Réformes constitutionnelles et juridiques

– Révocation de la loi sur la sécurité nationale

– Amélioration de la législation brésilienne pour caractériser les actes criminels correspondant aux crimes contre l’humanité et au crime de disparition forcée. 

– Démilitarisation des forces de police militaire de l’État

– Extinction de la justice militaire d’Etat

– Exclusion des civils de la juridiction de la justice militaire fédérale

– Suppression, dans la législation, des références discriminatoires à l’homosexualité.

– Modification de la législation relative à la procédure pénale afin de supprimer la figure du rapport de résistance à l’arrestation.

– Introduction de l’audience de garde à vue, pour prévenir la pratique de la torture et de la détention illégale.

 

Mesures de suivi des actions et recommandations de la Commission 

– Création d’un organe permanent chargé du suivi des actions et des recommandations du CNT.

– Poursuite des activités visant à localiser, identifier et remettre les restes des disparus politiques à leurs proches ou aux personnes légitimes pour qu’ils soient enterrés dignement.

– Préservation de la mémoire des graves violations des droits de l’homme

– Poursuite et renforcement de la politique de localisation et d’ouverture des archives de la dictature militaire.

mesures post recommandations

Après la remise du Rapport de la Commission Nationale de la Vérité, le 10 décembre 2014, une Collecte de la Commission nationale de la vérité a été créée, le 15 décembre 2014. Cette structure administrative temporaire qui était chargée d’organiser les documents collectés par la CNV au cours de ses deux années et sept mois d’activité. La collection de la Commission nationale de la vérité rassemble des milliers de documents, témoignages de victimes et de membres de leurs familles, témoignages d’agents de répression politique, 47 000 photographies, vidéos d’audiences publiques, due diligence et témoignages, rapports d’experts, livres…

Le principal sujet de controverse, qui divise aussi bien l’opinion publique que la Commission nationale elle-même, porte sur la loi d’amnistie, adoptée à la fin du régime militaire, en 1979. Fruit des compromis qui ont favorisé le retour à la démocratie, cette amnistie a toutefois empêché toute action pénale contre les tortionnaires et les responsables d’exécutions extrajudiciaires ou de disparitions forcées. En 2010, la Cour interaméricaine des droits de l’homme a déclaré que les dispositions de la loi « sont manifestement incompatibles » avec des conventions internationales. Cependant, cette loi d’amnistie fait barrage aux actions pénales nationales, malgré la liste publique de la Commission de 377 personnes qu’elle juge responsables de graves violations des droits de l’homme. 

Les forces armées n’ont pas demandé pardon pour les crimes de la dictature. Réticentes à collaborer avec la Commission de la vérité, les forces armées ont prétendu en septembre 2019 ne pas être en condition « de confirmer ou de nier » les violations des droits de l’homme dans les casernes.



Prise en compte des violences sexuelles

La Commission consacre un chapitre entier de son rapport final aux violences sexuelles et violences de genre.

La Commission reconnait qu’en “cherchant à promouvoir une clarification détaillée des cas de torture survenus pendant la dictature militaire, a constaté que la violence sexuelle était une pratique répandue à cette époque”.

La Commission déclare “la violence sexuelle, exercée ou autorisée par des agents de l’État, constitue une torture”, et rappelle que “ la jurisprudence considèrent que la violence sexuelle représente une grave violation des droits de l’homme et entre dans la catégorie des « crimes contre l’humanité »”. 

La Commission s’intéresse dans ce chapitre notamment à la violence sexuelle et de genre en tant qu’instrument de pouvoir et de domination, aux normes internationales dédiées aux violences sexuelles et de genre, aux conséquences de ces violences pour les survivants ou encore à ces violence commises contre les enfants et les adolescents, le traumatisme qu’elles générent ainsi que l’héritage et la transmission de ce traumatisme.

À FAIRE:
a: Répondez à ces questions d'après le texte sur la Commission nationale de la vérité :
(i) À quelle date le Rapport de la Commission nationale de la vérité a-t-il été remis ?
(ii) En quelle année la loi d'amnistie a-t-elle été adoptée ?
(iii) Combien de personnes figurent sur la liste publique de la Commission ?
b: Dites si chaque affirmation est conforme au texte sur la Commission nationale de la vérité, par oui ou non, en citant les mots qui tranchent :
(i) La collection de la Commission nationale de la vérité comprend 47 000 photographies.
(ii) Les forces armées ont demandé pardon pour les crimes de la dictature.
(iii) Le rapport final de la Commission réserve un chapitre entier aux violences sexuelles et violences de genre.
c: Recopiez tout le passage du texte sur la Commission nationale de la vérité, de « Mesures de suivi » jusqu'à « la dictature militaire. ».
Les lignes ci-dessous ne servent à rien ici.

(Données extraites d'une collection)
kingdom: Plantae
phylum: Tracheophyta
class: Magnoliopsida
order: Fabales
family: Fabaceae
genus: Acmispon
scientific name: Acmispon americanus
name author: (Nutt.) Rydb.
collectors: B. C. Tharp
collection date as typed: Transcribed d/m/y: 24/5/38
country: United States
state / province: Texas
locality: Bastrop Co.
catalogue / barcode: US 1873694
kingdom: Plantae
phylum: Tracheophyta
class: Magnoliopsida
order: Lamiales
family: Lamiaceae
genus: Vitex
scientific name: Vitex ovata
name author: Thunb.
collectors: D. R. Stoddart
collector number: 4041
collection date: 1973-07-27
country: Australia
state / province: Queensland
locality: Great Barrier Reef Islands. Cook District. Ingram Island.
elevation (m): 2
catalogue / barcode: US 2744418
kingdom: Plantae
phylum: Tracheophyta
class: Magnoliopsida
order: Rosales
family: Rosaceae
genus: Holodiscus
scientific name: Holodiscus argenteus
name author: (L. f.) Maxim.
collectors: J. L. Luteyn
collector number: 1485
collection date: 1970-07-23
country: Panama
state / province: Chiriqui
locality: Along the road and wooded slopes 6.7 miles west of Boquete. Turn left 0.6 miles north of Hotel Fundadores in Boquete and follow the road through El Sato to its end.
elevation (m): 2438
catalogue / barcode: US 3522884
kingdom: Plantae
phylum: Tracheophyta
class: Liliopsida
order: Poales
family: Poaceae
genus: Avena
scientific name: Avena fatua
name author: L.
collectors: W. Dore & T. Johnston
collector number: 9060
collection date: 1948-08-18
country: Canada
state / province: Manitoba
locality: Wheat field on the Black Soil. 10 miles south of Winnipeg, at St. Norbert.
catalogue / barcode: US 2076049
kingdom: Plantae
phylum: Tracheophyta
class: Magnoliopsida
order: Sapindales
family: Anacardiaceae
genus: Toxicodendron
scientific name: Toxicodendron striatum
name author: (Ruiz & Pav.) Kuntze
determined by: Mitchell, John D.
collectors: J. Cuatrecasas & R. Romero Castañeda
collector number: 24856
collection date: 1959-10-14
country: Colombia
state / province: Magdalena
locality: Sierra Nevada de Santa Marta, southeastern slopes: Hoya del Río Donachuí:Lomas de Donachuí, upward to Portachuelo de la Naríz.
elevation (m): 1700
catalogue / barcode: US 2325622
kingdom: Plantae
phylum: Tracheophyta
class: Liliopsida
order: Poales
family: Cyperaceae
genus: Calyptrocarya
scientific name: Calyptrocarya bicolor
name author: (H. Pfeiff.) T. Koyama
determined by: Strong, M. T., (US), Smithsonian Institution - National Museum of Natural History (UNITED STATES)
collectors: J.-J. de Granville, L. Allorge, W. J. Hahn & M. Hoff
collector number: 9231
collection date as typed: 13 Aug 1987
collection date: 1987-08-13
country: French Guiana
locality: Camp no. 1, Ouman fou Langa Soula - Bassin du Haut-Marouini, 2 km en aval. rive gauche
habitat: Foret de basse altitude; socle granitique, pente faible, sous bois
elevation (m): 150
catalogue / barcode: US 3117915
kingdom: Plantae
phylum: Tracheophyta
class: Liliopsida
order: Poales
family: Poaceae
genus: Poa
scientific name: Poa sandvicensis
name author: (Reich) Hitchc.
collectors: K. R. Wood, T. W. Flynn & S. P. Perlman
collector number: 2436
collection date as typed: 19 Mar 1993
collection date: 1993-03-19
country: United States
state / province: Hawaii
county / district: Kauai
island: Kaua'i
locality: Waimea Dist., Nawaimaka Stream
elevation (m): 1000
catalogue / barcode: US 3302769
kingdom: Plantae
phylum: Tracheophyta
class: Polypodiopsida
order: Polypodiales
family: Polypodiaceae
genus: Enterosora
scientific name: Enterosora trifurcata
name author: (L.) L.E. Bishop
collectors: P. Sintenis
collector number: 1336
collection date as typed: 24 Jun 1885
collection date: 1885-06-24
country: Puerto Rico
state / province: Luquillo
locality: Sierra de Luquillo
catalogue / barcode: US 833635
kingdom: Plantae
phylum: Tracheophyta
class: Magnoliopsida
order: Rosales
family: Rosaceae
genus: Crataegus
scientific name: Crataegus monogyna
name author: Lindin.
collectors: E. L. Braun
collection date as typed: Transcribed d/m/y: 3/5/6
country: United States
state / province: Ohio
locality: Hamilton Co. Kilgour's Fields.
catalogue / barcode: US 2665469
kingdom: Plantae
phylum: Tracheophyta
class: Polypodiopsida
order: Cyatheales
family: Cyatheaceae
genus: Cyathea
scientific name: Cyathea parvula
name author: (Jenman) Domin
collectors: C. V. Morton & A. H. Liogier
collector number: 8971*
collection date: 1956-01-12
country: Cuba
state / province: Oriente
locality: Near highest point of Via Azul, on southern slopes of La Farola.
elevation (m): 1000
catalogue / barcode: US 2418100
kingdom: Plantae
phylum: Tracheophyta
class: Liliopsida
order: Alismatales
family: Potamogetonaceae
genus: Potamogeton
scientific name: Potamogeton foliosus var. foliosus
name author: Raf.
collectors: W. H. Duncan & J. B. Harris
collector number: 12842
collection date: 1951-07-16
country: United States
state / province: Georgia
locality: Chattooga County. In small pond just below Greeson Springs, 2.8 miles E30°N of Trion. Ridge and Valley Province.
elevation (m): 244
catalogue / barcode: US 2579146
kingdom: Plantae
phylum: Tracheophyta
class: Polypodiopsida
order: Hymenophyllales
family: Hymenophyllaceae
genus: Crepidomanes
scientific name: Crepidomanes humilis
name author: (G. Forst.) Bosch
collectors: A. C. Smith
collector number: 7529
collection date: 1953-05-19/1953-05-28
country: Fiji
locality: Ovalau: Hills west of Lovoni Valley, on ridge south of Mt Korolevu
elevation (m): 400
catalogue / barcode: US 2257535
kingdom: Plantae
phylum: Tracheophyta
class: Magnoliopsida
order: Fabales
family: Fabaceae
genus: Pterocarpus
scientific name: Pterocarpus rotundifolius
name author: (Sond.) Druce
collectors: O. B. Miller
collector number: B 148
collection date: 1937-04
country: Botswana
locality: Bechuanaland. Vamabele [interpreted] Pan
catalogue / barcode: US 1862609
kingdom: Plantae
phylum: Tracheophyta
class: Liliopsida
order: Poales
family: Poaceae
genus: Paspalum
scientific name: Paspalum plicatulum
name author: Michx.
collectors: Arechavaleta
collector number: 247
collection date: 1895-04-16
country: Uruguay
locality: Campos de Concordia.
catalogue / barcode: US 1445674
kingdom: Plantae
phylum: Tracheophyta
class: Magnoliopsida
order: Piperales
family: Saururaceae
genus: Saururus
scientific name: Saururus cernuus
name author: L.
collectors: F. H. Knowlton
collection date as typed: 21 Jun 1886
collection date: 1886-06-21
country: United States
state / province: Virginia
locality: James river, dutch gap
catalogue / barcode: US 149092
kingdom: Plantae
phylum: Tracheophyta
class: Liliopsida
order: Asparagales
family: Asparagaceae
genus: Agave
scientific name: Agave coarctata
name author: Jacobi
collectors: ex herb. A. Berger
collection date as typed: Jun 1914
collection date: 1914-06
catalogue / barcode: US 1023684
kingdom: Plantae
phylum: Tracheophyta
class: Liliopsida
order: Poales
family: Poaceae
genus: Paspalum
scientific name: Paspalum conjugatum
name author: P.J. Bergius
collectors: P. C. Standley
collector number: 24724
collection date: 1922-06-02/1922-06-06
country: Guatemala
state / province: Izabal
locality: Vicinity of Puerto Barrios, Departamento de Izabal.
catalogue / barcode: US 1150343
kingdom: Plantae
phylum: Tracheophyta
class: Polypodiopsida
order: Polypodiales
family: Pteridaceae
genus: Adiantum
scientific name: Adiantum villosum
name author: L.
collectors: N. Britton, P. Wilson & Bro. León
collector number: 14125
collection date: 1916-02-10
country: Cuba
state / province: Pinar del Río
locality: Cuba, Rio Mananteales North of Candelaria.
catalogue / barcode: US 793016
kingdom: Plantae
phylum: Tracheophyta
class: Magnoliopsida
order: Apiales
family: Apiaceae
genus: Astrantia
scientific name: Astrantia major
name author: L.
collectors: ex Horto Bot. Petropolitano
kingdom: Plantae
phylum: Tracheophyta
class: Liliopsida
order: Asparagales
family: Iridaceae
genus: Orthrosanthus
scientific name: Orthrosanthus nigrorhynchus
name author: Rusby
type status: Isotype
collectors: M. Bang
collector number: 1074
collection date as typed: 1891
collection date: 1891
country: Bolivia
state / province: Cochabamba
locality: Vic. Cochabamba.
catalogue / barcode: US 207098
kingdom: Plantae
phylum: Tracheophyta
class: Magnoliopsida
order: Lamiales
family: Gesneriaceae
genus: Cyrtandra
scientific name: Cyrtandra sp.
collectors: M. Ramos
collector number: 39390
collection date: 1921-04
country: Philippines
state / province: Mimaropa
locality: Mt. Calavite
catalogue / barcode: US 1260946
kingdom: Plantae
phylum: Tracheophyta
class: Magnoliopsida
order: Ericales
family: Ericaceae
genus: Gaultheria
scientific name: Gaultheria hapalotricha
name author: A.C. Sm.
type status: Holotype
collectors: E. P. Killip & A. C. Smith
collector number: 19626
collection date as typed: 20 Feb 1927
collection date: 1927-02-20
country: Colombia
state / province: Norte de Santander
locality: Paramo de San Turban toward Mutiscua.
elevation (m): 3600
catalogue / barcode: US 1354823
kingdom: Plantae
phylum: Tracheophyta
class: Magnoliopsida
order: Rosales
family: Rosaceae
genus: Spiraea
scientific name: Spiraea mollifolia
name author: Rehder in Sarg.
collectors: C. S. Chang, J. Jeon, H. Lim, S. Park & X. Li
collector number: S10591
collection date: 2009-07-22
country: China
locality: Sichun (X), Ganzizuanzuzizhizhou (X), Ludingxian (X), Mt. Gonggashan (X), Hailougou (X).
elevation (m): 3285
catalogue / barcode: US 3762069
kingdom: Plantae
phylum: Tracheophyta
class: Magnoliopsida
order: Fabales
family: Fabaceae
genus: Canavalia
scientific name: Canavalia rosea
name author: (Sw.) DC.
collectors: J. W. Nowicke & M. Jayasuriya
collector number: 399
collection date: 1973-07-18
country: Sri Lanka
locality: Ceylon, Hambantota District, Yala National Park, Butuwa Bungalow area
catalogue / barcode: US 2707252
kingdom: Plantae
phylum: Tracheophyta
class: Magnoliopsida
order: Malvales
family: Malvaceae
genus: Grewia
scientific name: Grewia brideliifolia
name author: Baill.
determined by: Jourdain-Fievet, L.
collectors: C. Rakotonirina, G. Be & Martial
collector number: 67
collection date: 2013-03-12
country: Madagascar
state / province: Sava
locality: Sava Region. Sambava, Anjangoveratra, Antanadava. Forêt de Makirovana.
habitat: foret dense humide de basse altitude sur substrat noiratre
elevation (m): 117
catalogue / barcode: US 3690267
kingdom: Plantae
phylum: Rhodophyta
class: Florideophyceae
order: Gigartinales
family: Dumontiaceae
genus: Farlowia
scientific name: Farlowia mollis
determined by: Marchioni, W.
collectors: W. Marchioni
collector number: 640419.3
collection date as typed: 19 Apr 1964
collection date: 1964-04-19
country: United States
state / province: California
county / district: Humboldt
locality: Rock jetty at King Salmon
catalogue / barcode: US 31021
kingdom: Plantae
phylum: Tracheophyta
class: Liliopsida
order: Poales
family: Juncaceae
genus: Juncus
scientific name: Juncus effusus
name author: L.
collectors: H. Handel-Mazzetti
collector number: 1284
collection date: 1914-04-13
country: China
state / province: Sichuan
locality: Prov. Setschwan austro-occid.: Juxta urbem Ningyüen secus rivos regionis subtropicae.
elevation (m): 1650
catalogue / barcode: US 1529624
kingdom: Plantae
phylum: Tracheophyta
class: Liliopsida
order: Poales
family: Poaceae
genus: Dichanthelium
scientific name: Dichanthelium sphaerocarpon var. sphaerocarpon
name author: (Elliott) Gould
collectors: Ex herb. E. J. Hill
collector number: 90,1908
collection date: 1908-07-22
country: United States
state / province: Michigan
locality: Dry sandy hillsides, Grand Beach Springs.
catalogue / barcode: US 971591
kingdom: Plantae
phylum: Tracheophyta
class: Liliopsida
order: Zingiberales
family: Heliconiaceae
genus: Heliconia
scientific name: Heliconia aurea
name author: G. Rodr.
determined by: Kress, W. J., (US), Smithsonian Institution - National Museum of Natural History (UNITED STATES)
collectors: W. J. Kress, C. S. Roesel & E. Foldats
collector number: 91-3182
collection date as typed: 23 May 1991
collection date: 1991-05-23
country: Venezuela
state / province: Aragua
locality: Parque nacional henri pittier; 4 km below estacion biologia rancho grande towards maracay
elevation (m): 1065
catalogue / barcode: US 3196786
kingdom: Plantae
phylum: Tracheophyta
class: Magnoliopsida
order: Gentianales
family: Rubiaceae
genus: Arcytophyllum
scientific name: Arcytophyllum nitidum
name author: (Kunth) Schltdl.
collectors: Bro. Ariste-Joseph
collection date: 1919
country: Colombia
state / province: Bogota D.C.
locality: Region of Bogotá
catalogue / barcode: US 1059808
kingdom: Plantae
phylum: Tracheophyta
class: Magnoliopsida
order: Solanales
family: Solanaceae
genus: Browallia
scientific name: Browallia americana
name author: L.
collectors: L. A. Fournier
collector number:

VOS RÉPONSES:
a:
(i) Le 10 décembre 2014.
(ii) En 1979.
(iii) 377 personnes.

b:
(i) Oui : « 47 000 photographies ».
(ii) Non : « Les forces armées n’ont pas demandé pardon pour les crimes de la dictature. »
(iii) Oui : « La Commission consacre un chapitre entier de son rapport final aux violences sexuelles et violences de genre. »

c:
Mesures de suivi des actions et recommandations de la Commission 

– Création d’un organe permanent chargé du suivi des actions et des recommandations du CNT.

– Poursuite des activités visant à localiser, identifier et remettre les restes des disparus politiques à leurs proches ou aux personnes légitimes pour qu’ils soient enterrés dignement.

– Préservation de la mémoire des graves violations des droits de l’homme

– Poursuite et renforcement de la politique de localisation et d’ouverture des archives de la dictature militaire.